Ivy lowered her hands and opened her eyes to look at Sam, but he wasn't there. The reading room wasn't there. She looked around frantically, surrounded by darkness pierced by flickering, feeble candlelight. Her nostrils were assaulted and filled by an unbearable, cloying smell.

She realised where she was, and with the icy weight of dread filling her gut, turned around.

The man on the wall hung lifelessly, but the blood from the symbols cut into his flesh still dripped slowly down his skin. The ground beneath him, from what Ivy could make out, was darkened in gruesome patterns by splatters of dried blood. He was completely off the ground, secured to the wall by iron cuffs on both ankles and wrists, and his head hung down onto his chest.

She approached him cautiously, unsure of his identity but certain she did not want to know. There was something familiar about the toned, muscular body on the wall; something she seemed to know intimately.

A groan escaped him, and Ivy froze.
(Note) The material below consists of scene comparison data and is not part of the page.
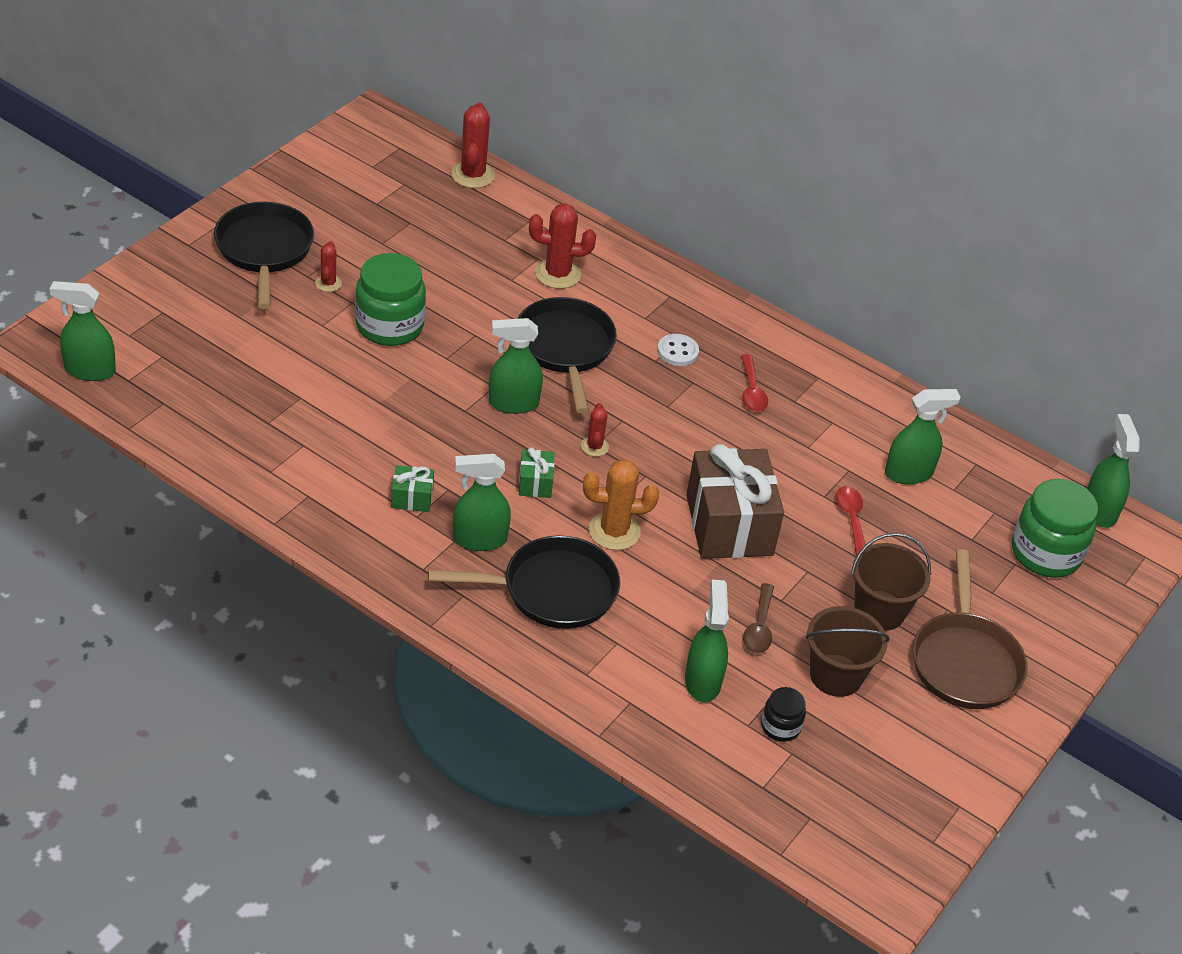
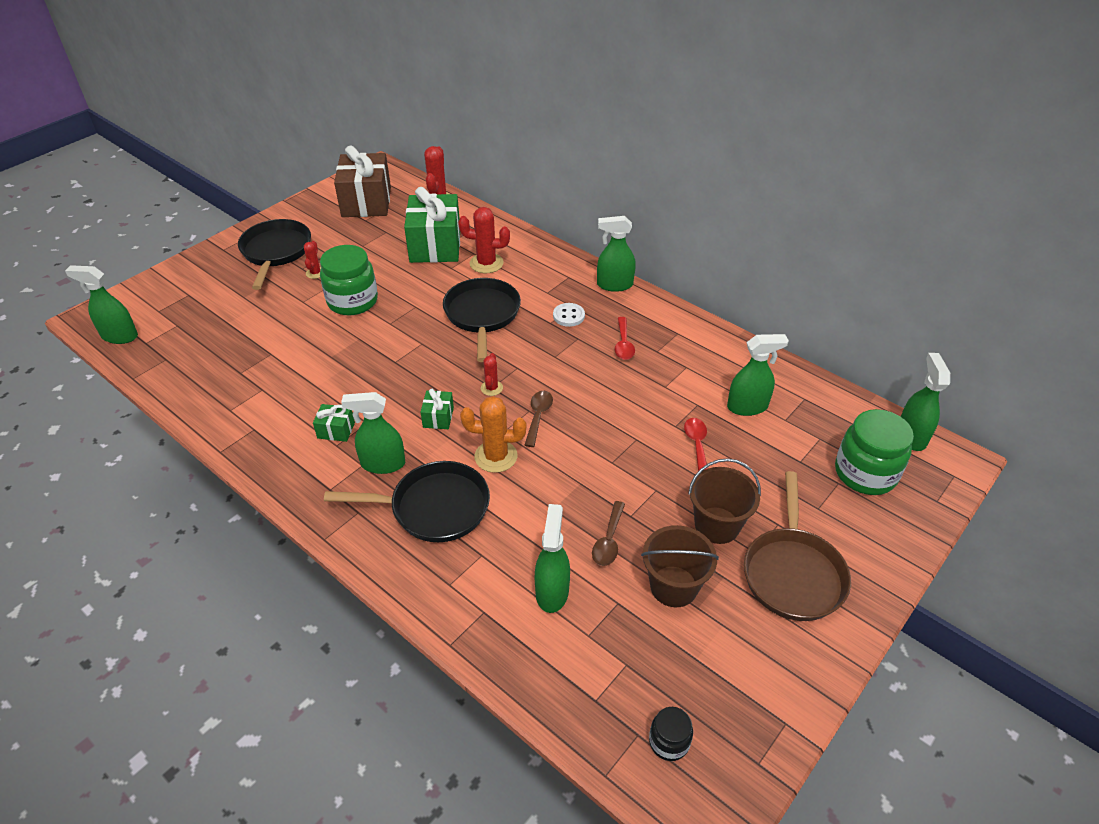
camera: 10 degrees right, 0 degrees up
(483, 246) = (435, 245): none -> green gift
(513, 403) = (433, 356): green spray bottle -> green spray bottle (614, 285)
(658, 483) = (538, 416): none -> brown spoon
(729, 525) = (593, 451): brown gift -> brown gift (366, 202)
(780, 726) = (618, 637): black jar -> black jar (669, 742)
Slowly he raised his head, moaning in agony; his chest heaved as he came to consciousness.

"Ivy…"

She screamed as Dean's face, bruised and bloodied, looked at her through the candlelit darkness.

The laughter – that awful, high-pitched, grating cackle – pierced the air.

She shut her eyes and covered her ears. "What are you doing to him?" she screamed. "Why are you torturing him?"

"Ivy…"

"Dean," she whimpered, collapsing to her knees. "Oh, God, Dean…I'm so sorry…"

"Ivy!"

The voice calling her name wasn't Dean's anymore. It cut through everything – Dean's groans of pains, the evil laughter, even the blood pounding in Ivy's ears. Hands gripped her shoulders, and when Ivy opened her eyes, she was staring up into Sam's face.

"Sammy? What's going on?"

Ivy scrambled to her feet and turned to the door. It was Dean.

Inexplicably, she threw herself across the room and into his arms. She broke down completely into body-shaking sobs.

"Sammy?" Dean repeated.

"She had…she had a vision," Sam stammered. "Dean, I think she saw you getting tortured."